The 1995 Ontario reforms correlate with a 2.5 percent reduction in the probability of cohabiting for women who dropped out of high school and are over age forty, and a 3.7 percent reduction among their male peers. The reforms were associated with an increased probability of marriage among the same cohort. High school dropout males over age forty had nearly a 6 percentage-point increase in the probability of being married while their female counterparts had a nearly a 3 percentage-point increase. 36 36 Hanna, 65, 68.

Hanna’s results suggest that spouse-in-the-house reforms in Ontario encouraged cohabiting couples to marry but did not motivate single individuals to marry. Hanna suggested that the reforms also discouraged singles from entering cohabiting relationships.

Hanna’s work illustrates how public policy can influence behaviour, and it serves as a caution to policy-makers about the unintended impact of policy changes.

Hanna argued that cohabitation may be viewed by some as an institution, but the family structure’s status is inhibited by the lack of legal protection in the areas of social benefits, property rights, support obligations, and inheritance law. She acknowledged that the economic behaviour of cohabiting couples regarding household production, economies of scale, and pooling of resources differs from married couples. 37 37 Hanna, 8, 162.

Finally, Hanna argued that social-assistance policies that move eligible participants from dependence on the state to dependence on a mate undermined the goal of assistance policies to reduce dependency. Hanna argued that her findings suggested this was not the case with the 1995 Ontario policy change. 38 38 Hanna, 139.  It should not be assumed that policies that encourage marriage are necessarily encouraging dependence, but may in fact encourage economic cooperation. This cooperation, as Hanna acknowledged, distinguishes itself from cohabitation in behaviours such as pooling of resources.

Summary and Observations

Marriage as a social institution is economically beneficial for its members and larger society. The stability associated with marriage contributes to the common good, yet the institution has been in decline in recent decades, particularly among those who need it most: low-income Canadians. Whether poverty-alleviation policies contribute to the decline of marriage among low-income Canadians is an important question. This paper is the initial step in a planned project to explore this question.

Within the current Canadian policy environment there is little evidence that policy-makers distinguish between cohabitation and marriage, or consider the impact of policy on family formation.

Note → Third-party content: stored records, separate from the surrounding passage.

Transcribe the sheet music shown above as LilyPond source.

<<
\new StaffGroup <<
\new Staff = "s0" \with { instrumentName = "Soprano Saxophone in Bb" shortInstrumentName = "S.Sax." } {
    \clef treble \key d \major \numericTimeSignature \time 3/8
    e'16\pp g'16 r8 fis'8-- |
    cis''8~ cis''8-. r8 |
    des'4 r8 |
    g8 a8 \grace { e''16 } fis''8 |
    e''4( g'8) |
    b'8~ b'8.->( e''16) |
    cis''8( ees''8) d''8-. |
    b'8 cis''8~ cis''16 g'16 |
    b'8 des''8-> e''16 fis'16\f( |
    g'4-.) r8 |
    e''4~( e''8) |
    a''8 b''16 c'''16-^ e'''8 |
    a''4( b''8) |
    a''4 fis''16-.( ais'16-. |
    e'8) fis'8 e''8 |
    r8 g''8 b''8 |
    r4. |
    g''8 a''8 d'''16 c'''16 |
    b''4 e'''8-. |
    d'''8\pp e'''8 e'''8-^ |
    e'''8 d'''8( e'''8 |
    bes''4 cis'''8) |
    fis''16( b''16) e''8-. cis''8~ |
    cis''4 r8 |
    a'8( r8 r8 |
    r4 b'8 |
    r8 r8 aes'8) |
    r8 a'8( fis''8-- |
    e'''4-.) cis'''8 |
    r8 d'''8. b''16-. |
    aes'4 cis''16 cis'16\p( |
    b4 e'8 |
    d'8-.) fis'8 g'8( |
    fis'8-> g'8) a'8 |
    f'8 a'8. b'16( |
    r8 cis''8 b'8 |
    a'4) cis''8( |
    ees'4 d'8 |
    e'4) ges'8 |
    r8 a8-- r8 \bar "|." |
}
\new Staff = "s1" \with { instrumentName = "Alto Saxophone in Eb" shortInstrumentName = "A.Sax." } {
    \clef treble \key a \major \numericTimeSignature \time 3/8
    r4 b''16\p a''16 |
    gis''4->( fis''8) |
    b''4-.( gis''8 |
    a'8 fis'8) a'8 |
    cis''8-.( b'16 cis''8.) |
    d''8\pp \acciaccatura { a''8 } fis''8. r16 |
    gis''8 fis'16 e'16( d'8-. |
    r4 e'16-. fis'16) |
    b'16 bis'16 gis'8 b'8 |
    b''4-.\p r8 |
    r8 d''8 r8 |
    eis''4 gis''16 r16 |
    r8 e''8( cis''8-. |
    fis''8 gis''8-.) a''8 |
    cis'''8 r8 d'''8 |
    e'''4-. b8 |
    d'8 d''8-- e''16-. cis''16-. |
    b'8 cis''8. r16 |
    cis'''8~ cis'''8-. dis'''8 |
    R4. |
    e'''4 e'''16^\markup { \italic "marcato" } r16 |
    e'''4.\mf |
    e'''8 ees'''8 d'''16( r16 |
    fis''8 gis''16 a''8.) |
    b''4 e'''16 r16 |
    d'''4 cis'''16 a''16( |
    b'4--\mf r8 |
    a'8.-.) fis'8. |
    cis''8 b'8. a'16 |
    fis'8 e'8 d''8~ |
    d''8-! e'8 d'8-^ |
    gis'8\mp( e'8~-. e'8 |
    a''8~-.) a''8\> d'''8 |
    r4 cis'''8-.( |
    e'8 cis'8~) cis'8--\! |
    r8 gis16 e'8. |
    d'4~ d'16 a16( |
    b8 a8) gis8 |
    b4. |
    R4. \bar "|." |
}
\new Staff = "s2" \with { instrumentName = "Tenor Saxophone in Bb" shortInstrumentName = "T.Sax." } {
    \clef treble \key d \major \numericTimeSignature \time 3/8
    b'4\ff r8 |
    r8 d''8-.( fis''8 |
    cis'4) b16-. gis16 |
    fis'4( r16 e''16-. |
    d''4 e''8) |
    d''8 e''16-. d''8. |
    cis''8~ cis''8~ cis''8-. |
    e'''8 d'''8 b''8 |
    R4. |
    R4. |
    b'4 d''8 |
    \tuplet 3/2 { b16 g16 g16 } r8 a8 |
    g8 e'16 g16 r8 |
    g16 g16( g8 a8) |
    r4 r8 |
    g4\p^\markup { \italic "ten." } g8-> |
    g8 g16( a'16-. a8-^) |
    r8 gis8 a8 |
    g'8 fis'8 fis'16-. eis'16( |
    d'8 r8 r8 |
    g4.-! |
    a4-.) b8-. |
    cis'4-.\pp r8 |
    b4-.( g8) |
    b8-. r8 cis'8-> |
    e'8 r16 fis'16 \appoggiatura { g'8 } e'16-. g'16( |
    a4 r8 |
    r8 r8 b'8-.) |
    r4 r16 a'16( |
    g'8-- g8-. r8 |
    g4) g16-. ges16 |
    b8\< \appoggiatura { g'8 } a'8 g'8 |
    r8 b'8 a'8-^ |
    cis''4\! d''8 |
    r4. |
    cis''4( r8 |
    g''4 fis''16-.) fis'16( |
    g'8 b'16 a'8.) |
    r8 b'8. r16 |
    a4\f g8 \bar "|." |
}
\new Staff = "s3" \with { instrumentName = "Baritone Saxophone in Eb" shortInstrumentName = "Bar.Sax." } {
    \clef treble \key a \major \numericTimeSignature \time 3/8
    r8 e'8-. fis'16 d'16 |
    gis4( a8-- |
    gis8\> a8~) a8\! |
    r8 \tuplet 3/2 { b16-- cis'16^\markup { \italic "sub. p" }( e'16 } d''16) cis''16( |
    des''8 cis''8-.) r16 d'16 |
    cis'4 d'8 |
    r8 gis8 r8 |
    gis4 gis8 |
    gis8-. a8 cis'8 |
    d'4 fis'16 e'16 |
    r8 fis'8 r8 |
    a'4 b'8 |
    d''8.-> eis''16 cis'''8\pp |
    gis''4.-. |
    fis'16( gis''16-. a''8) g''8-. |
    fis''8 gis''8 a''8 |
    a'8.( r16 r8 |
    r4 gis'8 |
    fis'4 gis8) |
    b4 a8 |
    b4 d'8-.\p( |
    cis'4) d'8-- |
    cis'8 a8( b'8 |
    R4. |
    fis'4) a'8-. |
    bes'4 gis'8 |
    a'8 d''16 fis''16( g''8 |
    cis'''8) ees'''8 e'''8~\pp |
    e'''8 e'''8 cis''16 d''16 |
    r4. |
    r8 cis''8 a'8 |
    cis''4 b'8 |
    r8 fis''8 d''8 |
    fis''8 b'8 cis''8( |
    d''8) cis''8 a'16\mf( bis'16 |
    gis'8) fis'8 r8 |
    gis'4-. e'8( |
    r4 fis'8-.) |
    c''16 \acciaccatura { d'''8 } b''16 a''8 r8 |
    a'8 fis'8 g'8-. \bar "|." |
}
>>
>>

The body of Canadian research on the impact of social assistance on marital decision-making is far less robust compared to the research in the United States. Canadian research has produced mixed results regarding the relationship between social assistance and marital decision-making, with little work undertaken in the last ten years. Existing research suggests regional wage and labour-market conditions influence social-assistance rates. How might these conditions also influence pathways into marriage?

The studies reviewed in this paper show that variations in policy such as the drastic change in Ontario’s spouse-in-the-house rules in the 1990s are important variables when considering the relationship between social assistance and marital decision-making.

Recent work using social-assistance user data (not included in this review) suggests that many people move in and out of the system. Those who are long-term participants tend to transition to disability benefits. The relationship between marital status and long-term disability is a potential area for further exploration as well.

As the studies above demonstrate, partnership status does not remain static. Further exploration could examine whether income level correlates with frequency of partnership change.

Finally, the guaranteed income discussion has returned to public discourse. Further work could investigate the current validity of concerns raised in the 1970s about the impact of that policy on marital dissolution.